La loi visant à interdire les "violences éducatives ordinaires" sur les enfants dont la fessée, est définitivement adoptée par le Parlement français, ce mardi 2 juillet. La France devient ainsi le 56ème pays au monde à abolir l’usage de sanctions corporelles et mentales. Une interdiction qui fait déjà figure de norme en Europe. La France est à la traîne et c’est autour de la fessée que le débat se cristallise. Explications de Gilles Lazimi, médecin généraliste et coordinateur de la campagne de prévention "Stop aux Violences Éducatives Ordinaires".
Que recouvre exactement cette loi ?
« Elle englobe toutes les pratiques dites punitives et coercitives utilisées par les parents pour faire obéir un enfant », explique le docteur Gilles Lazimi. « C’est donc tout sauf de l’éducation, ce sont des violences », poursuit le médecin. Cette loi qui se veut pédagogique souhaite sensibiliser les parents aux pratiques délétères pour leurs progénitures.

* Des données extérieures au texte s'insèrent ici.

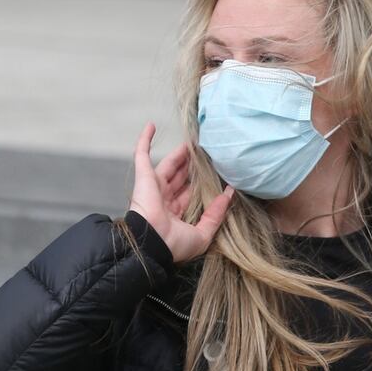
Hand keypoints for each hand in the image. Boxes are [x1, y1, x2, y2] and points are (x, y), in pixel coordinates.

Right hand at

Elle évincerait ainsi les fessées, les humiliations, les menaces, les gestes brusques et tout autre procédé de violence ou d’intimidation.
« Cette loi est symbolique et sa portée est majeure parce qu’elle entrera dans le code civil, premier texte qui régit la vie en société », explique Gilles Lazimi, qui coordonne également la campagne de prévention « Stop aux Violences Éducatives Ordinaires ». Le Code pénal interdit déjà toute forme de violence physique envers les enfants. Mais une jurisprudence issue du Code civil de 1804 prévoit un «droit de correction», qui protège ainsi les parents. La proposition de loi entend inscrire dans le Code civil, que « l’autorité parentale s’exerce sans violences physiques ou psychologiques ». Une loi qui pose donc un cadre et surtout un interdit. « Les êtres les plus faibles de notre société auront les mêmes droits que les adultes », constate Gilles Lazimi. Elle devrait surtout insuffler un changement de comportement et faire évoluer les consciences.
Ce que l’on ne fait pas aux adultes, on ne le fait pas aux enfants. Docteur Gilles Lazimi qui coordonne la campagne de prévention « Stop aux Violence Éducatives Ordinaires ».
Pourquoi la fessée cristallise-t-elle le débat français ?
« C’est une tentative de décrédibiliser et de ridiculiser la loi ! », s’insurge le médecin. Une formule parfois prise à la légère de "loi anti-fessée" mais dont la portée est lourde de significations. 85% des parents français disent employer ces pratiques envers leurs enfants, selon l’Observatoire de la violence éducative ordinaire. Plus de la moitié des parents frapperaient leur enfant avant l’âge de deux ans.
Le système éducatif français s’est d’ailleurs construit traditionnellement sur ce schéma, que ce soit dans les institutions scolaires ou dans les foyers.
« On nous a fait croire que, qui aime bien, châtie bien et que nos enfants étaient des bêtes sauvages qu’il fallait dresser ! », surenchérit Gilles Lazimi. L'ONU a même retoqué les autorités françaises en 2016, leur demandant de bannir les châtiments corporels à l'égard des enfants. Aujourd’hui, avec les avancées des neurosciences, nous connaissons davantage le développement du cerveau de l’enfant. Pour le docteur Gilles Lazimi, il est impératif de privilégier l’accompagnement dans la bienveillance, comme le prône le modèle suèdois.
Et chez les autres ?
En 1979, la Suède ouvre la voie et légifère sur l’interdiction des violences faites aux enfants. Un pays pionnier, qui s’ancre sur un modèle d'éducation dit de « parentalité positive ».
Quarante ans plus tard, la question ne se pose plus sur le sol norvégien : 93 % de la population approuve la mesure. Le docteur Gilles Lazimi précise selon de récentes études, il y a moins de délinquance, d’addiction, moins de tentative de suicide et de trouble du comportement.
« Les parents ne sont pas allés en prison, c’est simplement la société qui a changé, elle est devenue plus empathique et plus pacifique, ça vaut le coup quand même ? », interroge le médecin en sourriant.
De nombreux pays ont suivi l’exemple suédois. Aujourd’hui, 54 pays ont aboli la fessée et les violences faites aux enfants.
Les pays nordiques sont les premiers a appliqué ces mesures, la Finlande en 1983 et la Norvège en 1987. Dans les années 90, l'Autriche, Chypre, le Danemark, la Lettonie et la Croatie suivent le mouvement. Imités dans les années 2000 par une bonne partie de l’Europe (Allemagne, Bulgarie, Roumanie, Hongrie, Grèce, Pays-Bas, Portugal…).